Een CT- en MRI-scan toonden een gelobde laesie gecentreerd op de verwijde linker pterygomaxillaire spleet en mediaal uitstrekkend in de achterste neusruimte van de patiënt, waarbij het neustussenschot naar rechts werd geduwd. De laesie veranderde ook de contouren van zijn nasofarynx en verplaatste zich naar de sfenoïdale sinus. Anterolateraal verspreidde de tumor zich in het maxillaire antrum en de masticatorruimte diep naar de temporalisspier, schreven de auteurs.

De radioloog zag geen interne verkalkingen op de CT-scan. De jongen werd gediagnosticeerd met juveniel angiofibroom en werd voor behandeling doorverwezen naar een ziekenhuis. Hier onderging hij een angiografische embolisatie en werd de laesie operatief verwijderd. De patiënt herstelde zonder complicaties.

Casus 2: 26-jarige man

Ook het tweede geval beschrijft iemand zonder symptomen die voor een orthodontische behandeling naar een radiologiepraktijk werd gestuurd.
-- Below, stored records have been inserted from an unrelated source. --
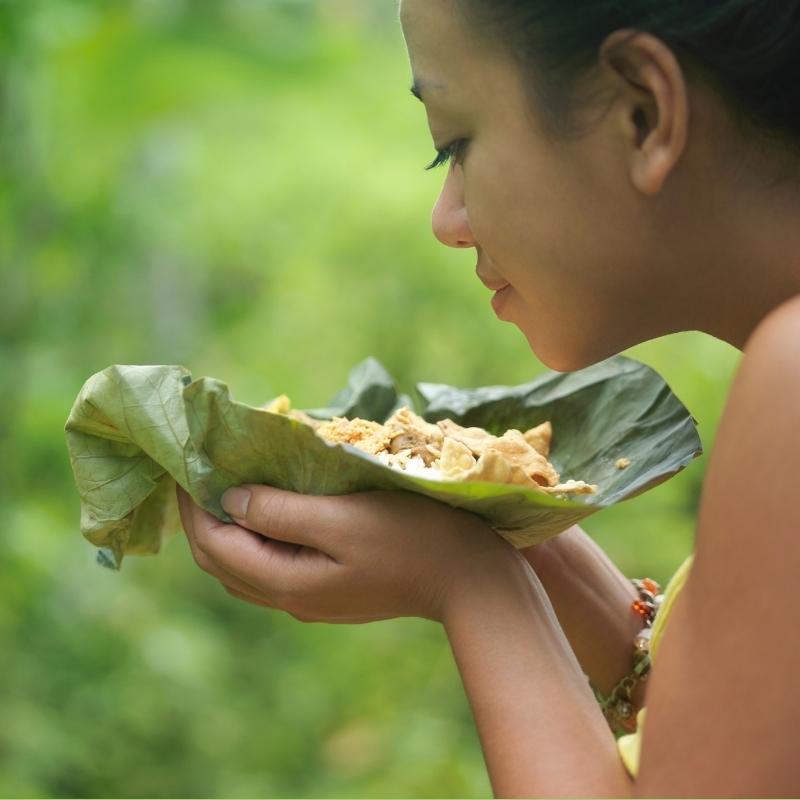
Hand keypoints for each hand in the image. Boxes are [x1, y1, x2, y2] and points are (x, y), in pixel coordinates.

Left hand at [176, 484, 516, 623]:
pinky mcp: (328, 591)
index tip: (181, 462)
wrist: (467, 578)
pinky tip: (264, 510)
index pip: (215, 545)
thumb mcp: (342, 519)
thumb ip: (281, 512)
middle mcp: (290, 599)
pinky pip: (271, 565)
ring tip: (220, 487)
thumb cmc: (410, 538)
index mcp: (287, 582)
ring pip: (244, 567)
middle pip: (222, 561)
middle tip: (193, 472)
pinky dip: (253, 538)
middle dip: (199, 518)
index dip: (191, 505)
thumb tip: (230, 500)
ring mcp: (310, 599)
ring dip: (225, 529)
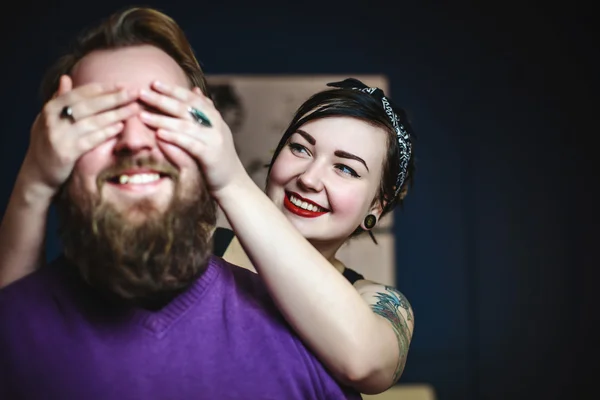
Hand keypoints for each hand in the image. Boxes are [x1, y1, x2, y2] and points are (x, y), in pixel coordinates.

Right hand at [21, 75, 139, 195]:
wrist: (37, 173)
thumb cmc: (48, 143)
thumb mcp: (49, 119)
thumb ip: (60, 99)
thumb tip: (66, 77)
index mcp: (51, 108)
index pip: (80, 93)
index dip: (103, 88)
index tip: (122, 85)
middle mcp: (53, 120)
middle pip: (89, 105)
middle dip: (114, 98)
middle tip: (135, 93)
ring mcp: (59, 136)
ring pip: (92, 121)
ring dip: (116, 114)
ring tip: (134, 109)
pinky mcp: (66, 153)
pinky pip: (91, 140)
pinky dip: (106, 132)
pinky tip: (120, 127)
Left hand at [139, 81, 246, 193]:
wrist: (232, 182)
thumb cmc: (217, 156)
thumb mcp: (212, 130)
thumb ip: (204, 111)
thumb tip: (195, 91)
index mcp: (214, 117)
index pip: (192, 98)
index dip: (173, 90)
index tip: (154, 83)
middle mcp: (215, 125)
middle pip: (186, 108)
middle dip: (163, 99)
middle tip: (143, 93)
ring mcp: (214, 140)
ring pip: (185, 125)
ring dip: (163, 119)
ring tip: (143, 116)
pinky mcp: (210, 156)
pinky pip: (190, 144)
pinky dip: (174, 138)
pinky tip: (159, 135)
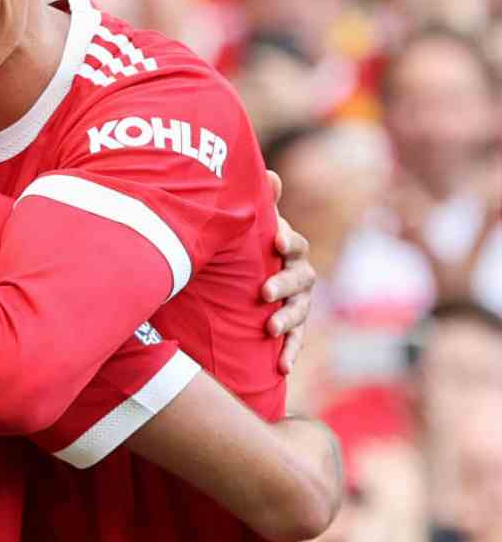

Na het bekijken van het gemaakte laterale cefalogram identificeerde de radioloog een anterieure buiging van de achterste wand van de maxillaire sinus. Ook was een grote massa van zacht weefsel bij de achterste-superieure nasofarynx zichtbaar.

Sterke indicatoren van een laesie

Dit waren sterke indicatoren van een laesie, waaronder juveniel angiofibroom, en waren voor de radioloog aanleiding om meer beeldvorming te laten maken. Een CT- en MRI-scan toonden een contrastverhogende massa in het linker achterste neusgebied van de man. De massa verwijdde het foramen sfenopalatine en de pterygopalatine fossa aanzienlijk met scalloping van de maxilla en pterygoidbotten die zich lateraal uitstrekken tot de pterygomaxillaire spleet.

Ook andere details op de beeldvorming toonden de laesie, waarvan artsen vermoedden dat zij er al een tijdje was. De man werd gediagnosticeerd met juveniel angiofibroom en doorverwezen naar een oor-, neus- en keelarts voor behandeling.

Vroege diagnose en behandeling

In beide gevallen vergemakkelijkte het identificeren van de laesies vroege diagnose en behandeling, wat mogelijke levensbedreigende complicaties beperkte, volgens de auteurs. “Dit benadrukt het belang van nauwkeurige interpretatie van beeldvorming die vaak wordt uitgevoerd in de tandheelkunde, inclusief de grondige evaluatie van structuren buiten de interessegebieden”, schreven ze.